Let's try this with an experiment. Let's say we want to find the first four
digits of Pi (3141) within Pi. For the first 100,000 digits of Pi, we find the
substring "3141" at these index locations (skipping the first match):

    
    
        3497
       26613
       42126
       45903
       53277
       68919
       88009
       91355
    

For the substring "31415", one more digit in length, within the first 100,000
digits of Pi we find only one example, at index 88009. This makes sense, since
the binomial theorem provides a probability of 0.632 for one or more successes
within 100,000 normal digits and a substring length of 5.

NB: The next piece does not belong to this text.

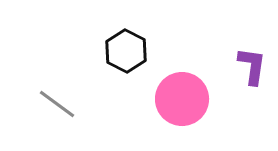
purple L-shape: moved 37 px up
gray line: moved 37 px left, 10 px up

Binomial theorem calculator:
[http://arachnoid.com/binomial_probability](http://arachnoid.com/binomial_probability)

Based on this example, with an arbitrarily large set of Pi's digits, it's
reasonable to say that any reasonable digit sequence can be found within it.
And for Pi's infinite sequence, any subset of Pi -- or any other numerical
sequence of any length -- can be located within it.

One more example. For the substring "33333", within the first 100,000 digits
of Pi we find occurrences at indices 28468 and 89086. I include this to
suggest that any digit sequence, for that matter any sorts of numbers, for
example representing letters, can be found. The old saw about finding the
works of Shakespeare within Pi is obviously true, if difficult.